Paul-André Proulx

Littérature Québecoises

Moreau, François.

La Bohème.
Éd. Triptyque, 2009, 189 p.

Les jeunes Québécois des années 1950

François Moreau a fait un roman de La Bohème de Charles Aznavour. Il en a même gardé le titre pour présenter son alter ego, un Montréalais de 17 ans, qui s’embarque à bord d’un bateau brinquebalant sans connaître sa destination. Pour payer son passage, il accepte d’être le cuisinier de l’équipage. Après avoir essuyé une tempête, le brave jeune homme aboutit en Angleterre, où il remarque, sur le quai, une femme, dont l’image le poursuit tout au long de son périple en Europe.

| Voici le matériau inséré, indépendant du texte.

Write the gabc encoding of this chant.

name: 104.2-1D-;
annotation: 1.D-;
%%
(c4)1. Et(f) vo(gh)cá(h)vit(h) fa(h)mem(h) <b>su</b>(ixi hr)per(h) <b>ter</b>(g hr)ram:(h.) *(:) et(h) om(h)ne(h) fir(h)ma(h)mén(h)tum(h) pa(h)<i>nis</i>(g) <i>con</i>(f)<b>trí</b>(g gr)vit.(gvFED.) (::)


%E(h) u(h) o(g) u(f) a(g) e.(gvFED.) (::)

Que vient-il y chercher ? La Bohème s’inscrit dans la foulée du Refus global, qui a poussé vers l’étranger de nombreux jeunes intellectuels, fatigués de l’ère duplessiste. À l’instar de Pierre Elliot-Trudeau parti en Chine avec Jacques Hébert, plusieurs d’entre eux voulurent parfaire leur apprentissage à l’extérieur du Québec afin de ventiler les contraintes imposées par une société repliée sur elle-même. Quant à lui, le François du roman veut s’établir en France via la Belgique afin d’obtenir une lettre de recommandation d’un curé, un relent de l’époque, qui lui ouvre les portes du journalisme. Malheureusement, il n’est pas assez rémunéré pour répondre à ses besoins, voire les plus essentiels. Mais, comme dit la chanson, sa vie de bohème le rend heureux même s’il ne mange « qu’un jour sur deux ».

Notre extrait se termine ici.